## Instruction
Whenever "Junio" occurs in a line of the material, list that line.

## Input

*** Begin section ***

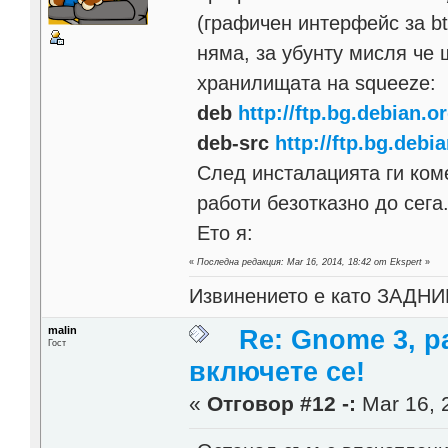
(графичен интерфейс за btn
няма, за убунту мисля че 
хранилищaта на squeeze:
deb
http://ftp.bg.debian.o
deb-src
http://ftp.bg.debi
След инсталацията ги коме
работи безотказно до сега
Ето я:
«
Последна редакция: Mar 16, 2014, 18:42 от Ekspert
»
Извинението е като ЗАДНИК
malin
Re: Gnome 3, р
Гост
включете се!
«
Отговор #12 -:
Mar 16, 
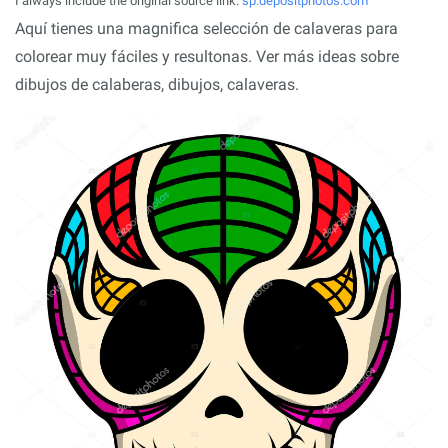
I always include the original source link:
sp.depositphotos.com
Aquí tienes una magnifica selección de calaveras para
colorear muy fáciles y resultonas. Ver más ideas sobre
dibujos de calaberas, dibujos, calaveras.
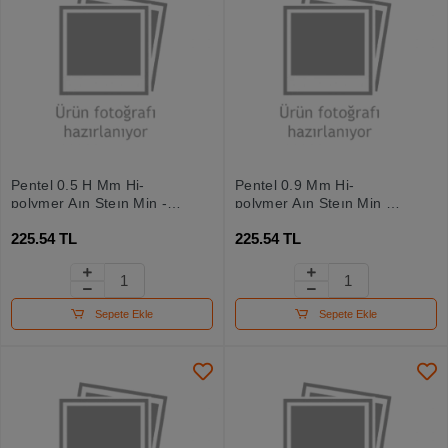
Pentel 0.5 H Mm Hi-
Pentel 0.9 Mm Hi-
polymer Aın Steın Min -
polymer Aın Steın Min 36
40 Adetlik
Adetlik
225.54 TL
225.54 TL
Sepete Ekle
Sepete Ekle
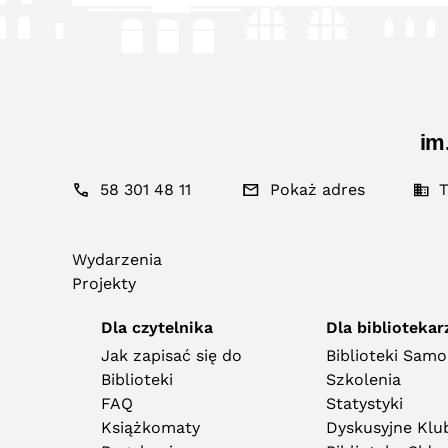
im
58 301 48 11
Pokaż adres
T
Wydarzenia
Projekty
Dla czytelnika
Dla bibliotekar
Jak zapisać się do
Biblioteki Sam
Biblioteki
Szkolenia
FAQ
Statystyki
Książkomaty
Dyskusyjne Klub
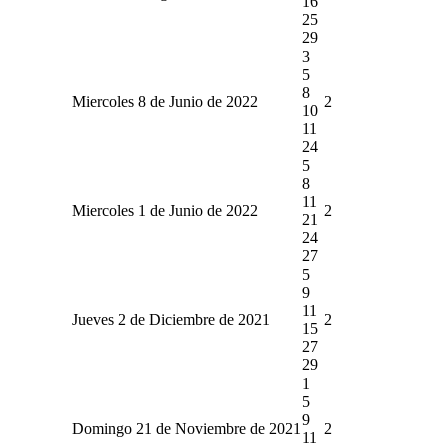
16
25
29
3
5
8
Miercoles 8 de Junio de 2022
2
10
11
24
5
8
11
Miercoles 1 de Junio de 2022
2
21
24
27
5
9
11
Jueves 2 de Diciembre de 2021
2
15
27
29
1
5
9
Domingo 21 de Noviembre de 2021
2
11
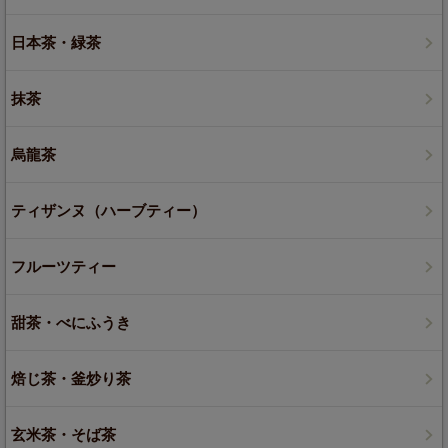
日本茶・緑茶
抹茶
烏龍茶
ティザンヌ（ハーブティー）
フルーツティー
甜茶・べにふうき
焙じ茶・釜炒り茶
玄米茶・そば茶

*** End section ***

## Output below
Miercoles 8 de Junio de 2022
Miercoles 1 de Junio de 2022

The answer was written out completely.